Source passage —

Thanks for the wealth of responses. The overall consensus is that in
general resticting sessions to an IP address will cause too many
end-user problems for widespread application. However, just logging an
IP address change may still be useful.

So an IP address can change because of load-balanced proxies, dial-up
users reconnenting and users reconfiguring proxies. I think a
reauthentication is acceptable in the latter two cases (indeed, I would
generally expect one). Looking at the AOL proxy page, my idea of just
checking the top 16-bits will not work. Someone suggesting looking at
the X_FORWARDED_FOR header - this is a bad idea as it makes address
spoofing trivial. In fact there was a recent vulnerabilitiy in phpBB
relating to this. In theory an option would be to have a list of address
known as trusted proxies and to trust the header from them - but I would
rather avoid this.

I am going to look at options for making IP address tracking a
user-configurable option (have seen one or two sites doing this). One
possibility may be to see if the IP address changes between requesting
the login page and submitting login details, or even bouncing the client
through a few client-side redirects to test if it changes.

For those interested, I don't have a specific application in mind. Some
of you may be aware of my JavaScript MD5 library
http://pajhome.org.uk/crypt/md5/ and I am looking at extending this to a
full authentication system. The point of the library is to let you do a
challenge-response login system, so the user's password is not
transmitted in the clear, even though you do not use SSL. This technique
is fairly widely used; for example Yahoo use my javascript to do this.

Collected material —
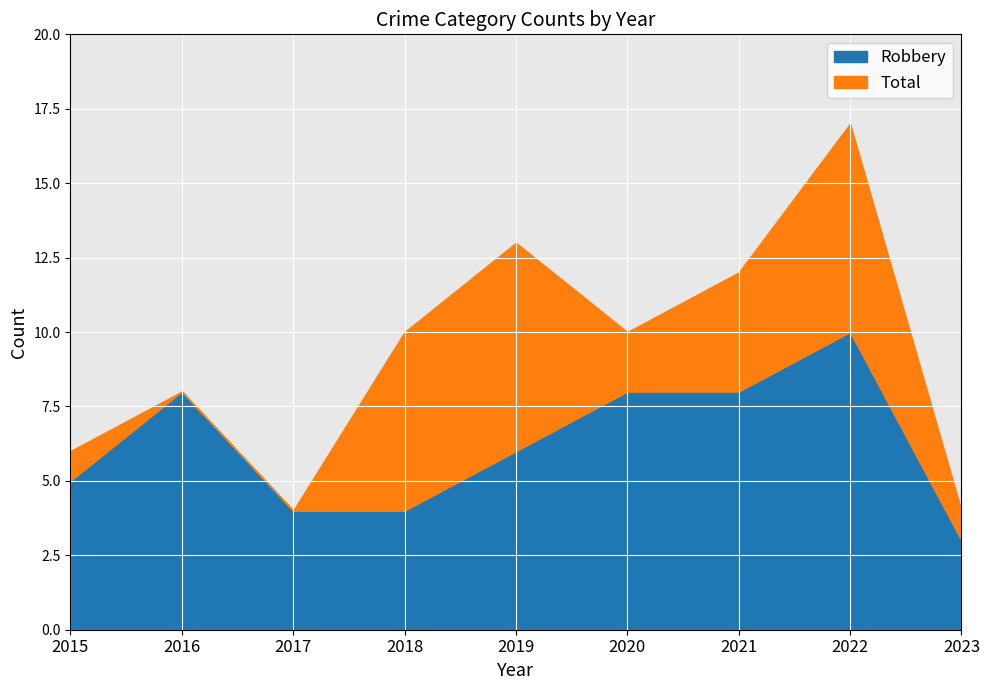

What is the maximum value for Total?

17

Work request A — In the post on restricting sessions to an IP address, write out the part from "I am going to" to "to do this." again, replacing "SSL" with "TLS".
Work request B — According to the post on restricting sessions to an IP address, why is looking at the X_FORWARDED_FOR header a bad idea?

Answer section A —
I am going to look at options for making IP address tracking a
user-configurable option (have seen one or two sites doing this). One
possibility may be to see if the IP address changes between requesting
the login page and submitting login details, or even bouncing the client
through a few client-side redirects to test if it changes.

For those interested, I don't have a specific application in mind. Some
of you may be aware of my JavaScript MD5 library
http://pajhome.org.uk/crypt/md5/ and I am looking at extending this to a
full authentication system. The point of the library is to let you do a
challenge-response login system, so the user's password is not
transmitted in the clear, even though you do not use TLS. This technique
is fairly widely used; for example Yahoo use my javascript to do this.

Answer section B — It makes address spoofing trivial.